New accounts are included in the Composites after the first full month under management, except as noted for the International Composite above. Terminated accounts are included in the Composites through the last full month under management. Account returns are calculated daily. Monthly account returns are calculated by geometrically linking the daily returns. The returns of the Composites are calculated monthly by weighting monthly account returns by the beginning market values. Valuations and returns are computed and stated in U.S. dollars. Returns include the reinvestment of interest, dividends, and any capital gains. Returns are calculated gross of withholding taxes on dividends, interest income, and capital gains. The firm’s policies for valuing portfolios, calculating performance, and comparing compliant presentations are available upon request. Gross-of-fees returns are presented before management, performance-based and custody fees, but after trading expenses. Net-of-fees returns are presented after the deduction of actual management fees, performance-based fees and all trading expenses, but before custody fees.

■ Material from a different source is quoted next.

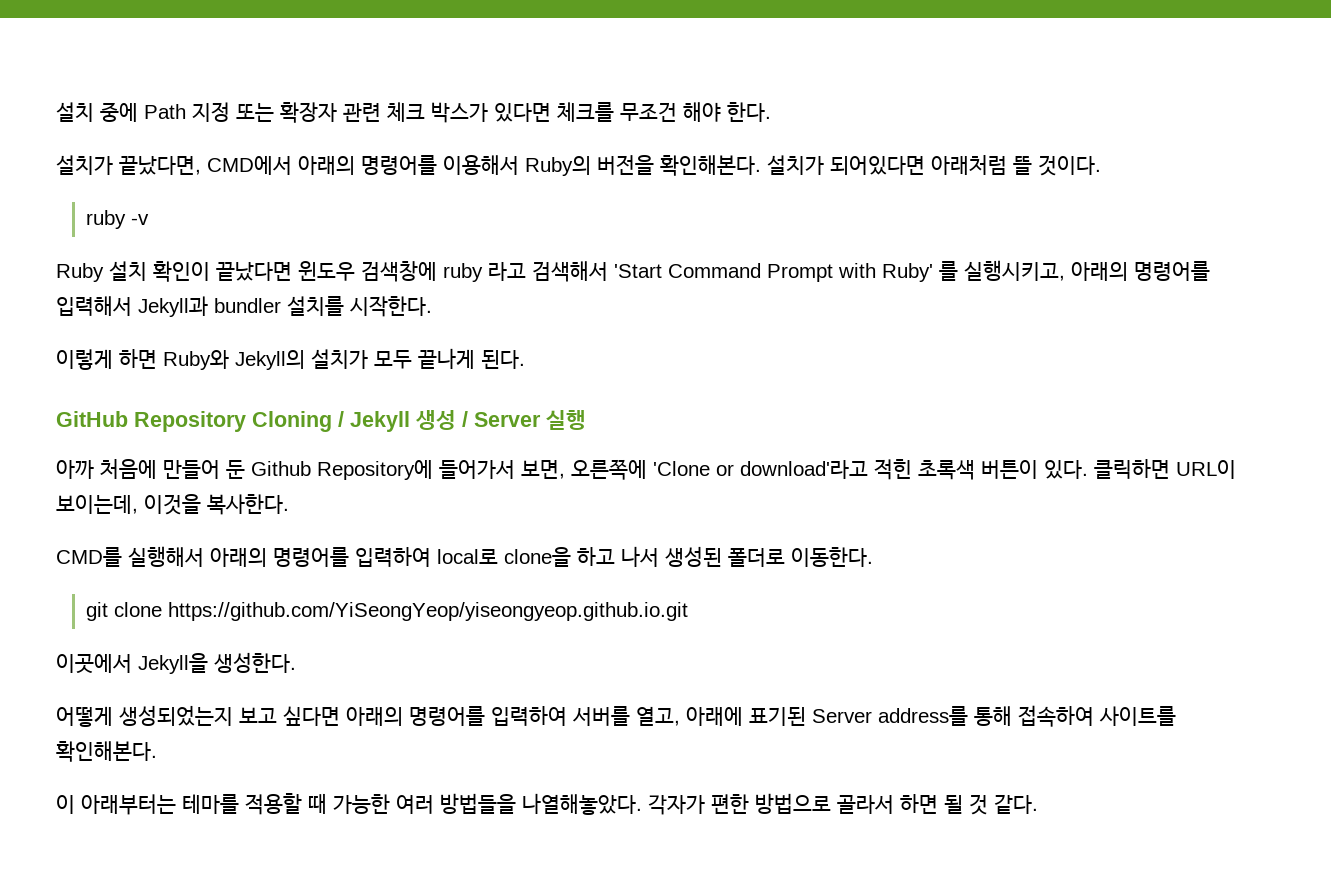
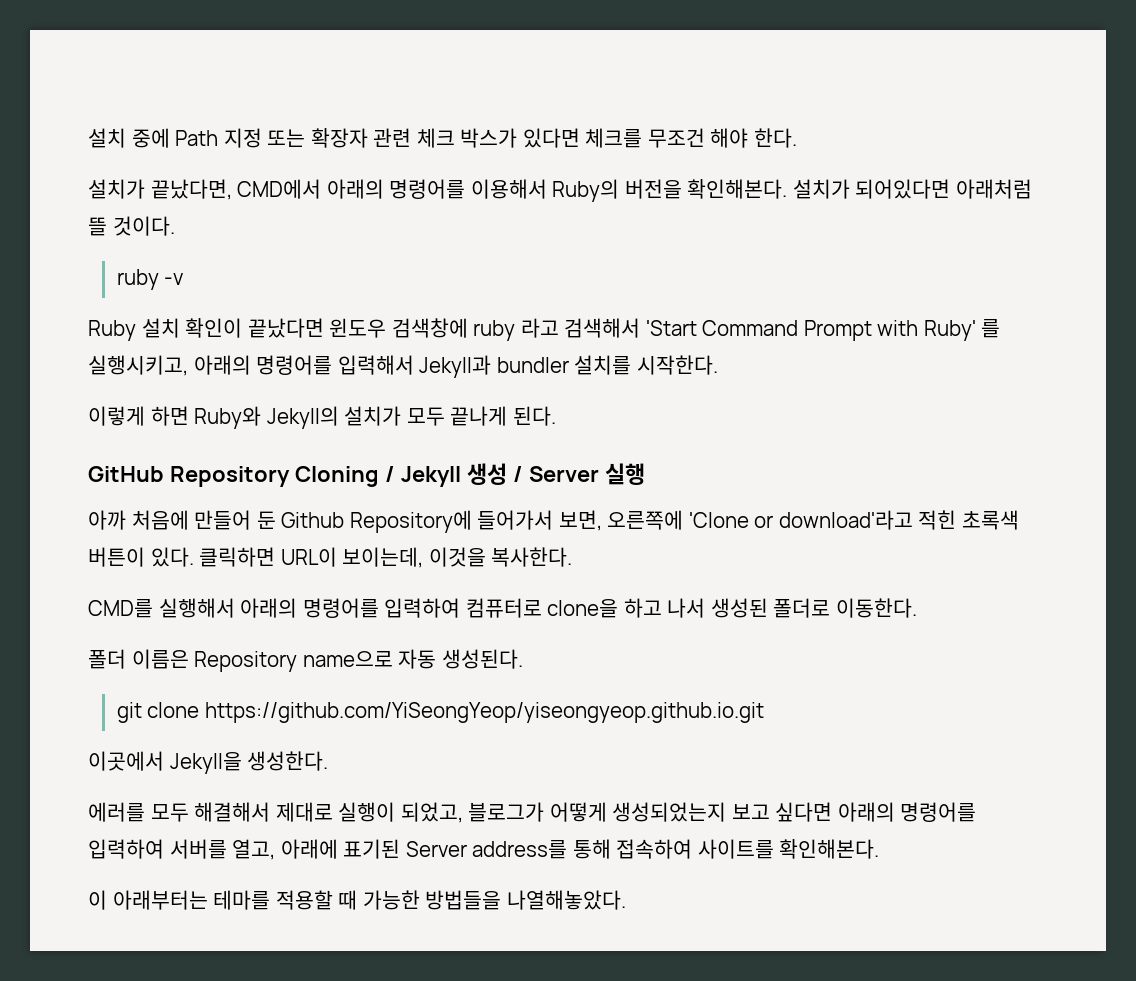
[437,549,498,564] local로 -> [465,598,542,618] 컴퓨터로
(873, 557) none -> [88,649,523,672] // 폴더 이름은 Repository name으로 자동 생성된다.
(296, 662) none -> [88,802,545,823] 에러를 모두 해결해서 제대로 실행이 되었고, 블로그가
[396,795,434,814] 여러 -> (420, 900) none
[648,793,1038,815] 각자가 편한 방법으로 골라서 하면 될 것 같다. -> (626, 900) none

Causeway’s basic management fee schedules are described in its firm brochure pursuant to Part 2 of Form ADV.
Past performance is no guarantee of future performance. In addition to the normal risks associated with investing, international investments may involve risk of capital loss from unfavorable fluctuation in currency values, from differences in generally accepted accounting principles or from economic or political instability in other nations. Emerging markets involve heightened risks related to the same factors as well as increased volatility and lower trading volume.
The MSCI EAFE Index is an arithmetical average weighted by market value of the performance of approximately 1,000 non-U.S. companies representing 22 stock markets in Europe, Australasia, New Zealand and the Far East. The MSCI World Index is a free float-adjusted market capitalization index, designed to measure developed market equity performance, consisting of 24 developed country indexes, including the U.S. It is not possible to invest directly in these indices. Accounts in the Composites may invest in countries not included in their benchmark indices.
MSCI has not approved, reviewed or produced this report, makes no express or implied warranties or representations and is not liable whatsoever for any data in the report. You may not redistribute the MSCI data or use it as a basis for other indices or investment products.
Contact Sarah Van Ness at 310-231-6127 or [email protected] to request a complete list and description of firm composites and/or a presentation that adheres to the GIPS® standards.
The market commentary expresses the portfolio managers’ views as of 12/31/2013 and should not be relied on as research or investment advice regarding any stock. These views and portfolio holdings and characteristics are subject to change. There is no guarantee that any forecasts made will come to pass. Any portfolio securities identified and described do not represent all of the securities purchased, sold, or recommended for client accounts. The reader should not assume that an investment in the securities identified was or will be profitable.